Сложно сказать, что могло волновать меня в это время меньше, чем мой вес. Последний класс школы был увлекательнейшим путешествием в страну чудес, алкоголя и вечеринок. Мой мозг полностью занимали мысли о том, где купить алкоголь, где веселиться и с кем. Мы развлекались как могли. Тогда мне были чужды любые мысли об ограничении количества съеденного, как и мысли об объеме талии. На пьедестале моего внимания еда занимала одно из последних мест. Меня вообще не интересовало, когда я буду в следующий раз есть, что и в каком количестве. Мы пили пиво, мы пили водку, мы пили вино и шампанское, дешевые коктейли и портвейн, дорогие коктейли и мартини. Мы пили все, что горело, и все, что могли достать. Главным развлечением было собраться и… пить.
Еда была просто потребностью, причем зачастую больше досадной необходимостью, чем удовольствием. Чем-то необходимым для жизни, но неинтересным и скучным, с чем нужно было поскорее расправиться, чтобы вернуться к более интересным делам. Ведь процесс еды занимал время, драгоценное время, которое можно было потратить на более веселые занятия.

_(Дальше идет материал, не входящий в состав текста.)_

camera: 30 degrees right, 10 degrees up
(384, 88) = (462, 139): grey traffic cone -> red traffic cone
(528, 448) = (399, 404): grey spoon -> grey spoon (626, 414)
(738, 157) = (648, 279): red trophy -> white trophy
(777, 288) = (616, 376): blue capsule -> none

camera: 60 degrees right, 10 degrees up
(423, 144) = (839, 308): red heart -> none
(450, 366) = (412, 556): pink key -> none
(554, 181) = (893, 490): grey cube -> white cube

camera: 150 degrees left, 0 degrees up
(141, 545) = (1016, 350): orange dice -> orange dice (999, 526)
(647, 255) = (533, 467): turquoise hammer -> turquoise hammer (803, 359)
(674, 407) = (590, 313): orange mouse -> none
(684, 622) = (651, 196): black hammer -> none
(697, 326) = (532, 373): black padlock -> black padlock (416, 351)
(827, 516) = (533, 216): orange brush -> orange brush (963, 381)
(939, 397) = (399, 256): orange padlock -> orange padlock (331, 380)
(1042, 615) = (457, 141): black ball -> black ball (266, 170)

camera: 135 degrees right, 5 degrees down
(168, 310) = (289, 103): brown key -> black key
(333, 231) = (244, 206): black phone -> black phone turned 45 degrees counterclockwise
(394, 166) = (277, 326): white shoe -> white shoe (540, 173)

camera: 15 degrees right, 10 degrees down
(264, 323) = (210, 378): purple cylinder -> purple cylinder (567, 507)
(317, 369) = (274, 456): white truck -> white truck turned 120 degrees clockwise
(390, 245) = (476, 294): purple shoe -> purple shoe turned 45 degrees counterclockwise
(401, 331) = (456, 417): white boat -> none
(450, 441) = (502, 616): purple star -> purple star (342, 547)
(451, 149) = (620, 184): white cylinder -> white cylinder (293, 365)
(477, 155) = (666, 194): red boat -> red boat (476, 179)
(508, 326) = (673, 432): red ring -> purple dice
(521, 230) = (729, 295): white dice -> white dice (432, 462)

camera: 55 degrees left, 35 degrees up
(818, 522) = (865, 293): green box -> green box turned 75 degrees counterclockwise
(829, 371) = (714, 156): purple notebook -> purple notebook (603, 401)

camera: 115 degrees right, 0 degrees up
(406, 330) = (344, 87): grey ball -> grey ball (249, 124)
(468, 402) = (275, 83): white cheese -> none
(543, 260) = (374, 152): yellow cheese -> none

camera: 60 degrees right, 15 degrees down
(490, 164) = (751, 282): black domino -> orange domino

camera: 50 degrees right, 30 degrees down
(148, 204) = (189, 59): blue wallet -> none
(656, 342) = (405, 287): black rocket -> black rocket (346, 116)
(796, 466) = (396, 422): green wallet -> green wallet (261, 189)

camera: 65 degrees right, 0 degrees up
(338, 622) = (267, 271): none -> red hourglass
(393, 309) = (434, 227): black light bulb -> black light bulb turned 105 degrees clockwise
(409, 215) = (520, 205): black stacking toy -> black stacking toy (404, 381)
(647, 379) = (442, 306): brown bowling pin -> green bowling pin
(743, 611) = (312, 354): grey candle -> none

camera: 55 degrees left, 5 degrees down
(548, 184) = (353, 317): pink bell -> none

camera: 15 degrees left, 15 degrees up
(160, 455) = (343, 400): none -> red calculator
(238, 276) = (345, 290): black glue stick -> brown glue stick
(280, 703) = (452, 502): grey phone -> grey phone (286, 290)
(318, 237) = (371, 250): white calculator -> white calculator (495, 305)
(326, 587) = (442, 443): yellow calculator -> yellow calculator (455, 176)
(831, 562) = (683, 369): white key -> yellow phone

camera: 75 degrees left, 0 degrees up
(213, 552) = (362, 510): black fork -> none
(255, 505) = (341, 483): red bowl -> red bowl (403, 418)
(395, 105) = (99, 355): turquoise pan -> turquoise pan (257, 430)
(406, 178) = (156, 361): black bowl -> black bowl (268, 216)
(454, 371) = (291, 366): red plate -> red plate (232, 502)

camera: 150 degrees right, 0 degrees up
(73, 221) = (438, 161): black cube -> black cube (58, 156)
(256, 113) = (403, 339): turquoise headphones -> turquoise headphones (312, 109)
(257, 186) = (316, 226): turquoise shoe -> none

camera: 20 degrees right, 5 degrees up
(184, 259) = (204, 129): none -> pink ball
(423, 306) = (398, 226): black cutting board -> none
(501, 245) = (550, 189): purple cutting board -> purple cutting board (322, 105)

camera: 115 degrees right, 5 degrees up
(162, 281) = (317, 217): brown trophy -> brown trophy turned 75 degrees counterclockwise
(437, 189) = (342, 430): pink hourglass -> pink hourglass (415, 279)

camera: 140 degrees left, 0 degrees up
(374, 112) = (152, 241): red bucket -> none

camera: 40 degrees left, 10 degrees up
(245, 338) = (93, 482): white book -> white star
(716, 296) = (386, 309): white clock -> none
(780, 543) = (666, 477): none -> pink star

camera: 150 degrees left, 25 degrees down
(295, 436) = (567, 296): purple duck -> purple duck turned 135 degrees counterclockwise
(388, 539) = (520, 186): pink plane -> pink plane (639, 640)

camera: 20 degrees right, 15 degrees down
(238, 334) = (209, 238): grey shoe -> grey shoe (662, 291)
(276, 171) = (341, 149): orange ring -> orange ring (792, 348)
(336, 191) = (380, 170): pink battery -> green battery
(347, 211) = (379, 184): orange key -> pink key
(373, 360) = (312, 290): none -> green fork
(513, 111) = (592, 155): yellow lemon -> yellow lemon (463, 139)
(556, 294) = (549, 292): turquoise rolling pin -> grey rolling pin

Я помню момент, когда в один из моих развеселых вечеров, наполненных водкой, апельсиновым соком и мальчиками из параллельных классов, меня заставили вернуться домой (ведь уже 11 вечера!) и усадили есть. Передо мной поставили тарелку с варениками и грозно сказали, что пока не съем, спать не пойду. Помню, как я сидела и смотрела на них. Какими они мне казались склизкими, жирными, неаппетитными. Как они мне были противны. То ли это говорил алкоголь во мне, то ли они действительно были мне так отвратительны, но эта тарелка прямо мешала мне жить. Вареники стояли на моем пути к кровати, сну и спокойствию. Мои враги.
Здесь нужно пояснить, что в целом я ничего не имела против вареников и в любое другое время с удовольствием бы их съела. Я не ненавидела еду, но и не любила ее. Я была к ней равнодушна. Мне сложно вспомнить любимую еду того времени, так как с самого детства я любила (необязательно в таком порядке): сосиски, помидоры, кетчуп, жареную курицу, шоколадный торт, желе и всевозможные сладости. На любых застольях меня в первую очередь интересовало мясо и сладости. Остальное редко попадало в поле моего зрения и на моей тарелке точно не задерживалось. Интерес к новым блюдам у меня тоже отсутствовал, ведь были вещи поважнее.
Именно потому, что с детства я была худой, и потому, что еда меня мало интересовала в качестве развлечения, весь одиннадцатый класс я пропила и проразвлекалась, не задумываясь о фигуре, пока не поступила в институт.